▶ WHAT YOU WILL DO
The expected result is the run of lines from the one containing "166 64 60.59" to the end of the listing, copied exactly.

[[ DATA TO USE, beginning ]]

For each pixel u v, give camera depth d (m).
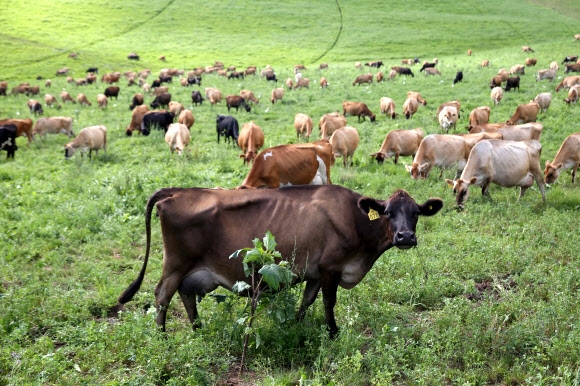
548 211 11.48
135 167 17.14
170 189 6.54
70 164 18.98
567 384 5.18
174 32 73.12
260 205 6.43
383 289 7.63
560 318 6.60
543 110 24.81
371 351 6.01
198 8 82.88
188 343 5.83
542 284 7.80
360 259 6.61
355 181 14.24
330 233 6.34
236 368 5.97
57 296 7.53
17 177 16.66
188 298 6.65
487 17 79.50
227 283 6.41
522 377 5.58
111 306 7.50
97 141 20.20
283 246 6.29
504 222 10.91
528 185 13.00
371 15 80.25
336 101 32.53
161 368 5.64
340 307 7.13
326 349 5.85
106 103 35.28
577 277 7.89
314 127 24.41
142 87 46.88
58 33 69.25
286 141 21.31
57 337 6.57
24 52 60.34
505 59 50.84
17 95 41.25
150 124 24.78
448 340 6.02
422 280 7.92
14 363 5.73
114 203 12.09
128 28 73.75
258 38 70.81
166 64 60.59
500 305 7.11
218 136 22.38
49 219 11.15
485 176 12.71
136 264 9.04
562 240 9.69
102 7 80.88
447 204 12.40
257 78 49.00
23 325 6.55
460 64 50.47
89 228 10.73
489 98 29.31
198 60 62.12
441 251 9.18
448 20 77.12
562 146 14.54
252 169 11.03
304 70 52.19
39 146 23.72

[[ DATA TO USE, end ]]

▶ TASK ANSWER
166 64 60.59
500 305 7.11
218 136 22.38
49 219 11.15
485 176 12.71
136 264 9.04
562 240 9.69
102 7 80.88
447 204 12.40
257 78 49.00
23 325 6.55
460 64 50.47
89 228 10.73
489 98 29.31
198 60 62.12
441 251 9.18
448 20 77.12
562 146 14.54
252 169 11.03
304 70 52.19
39 146 23.72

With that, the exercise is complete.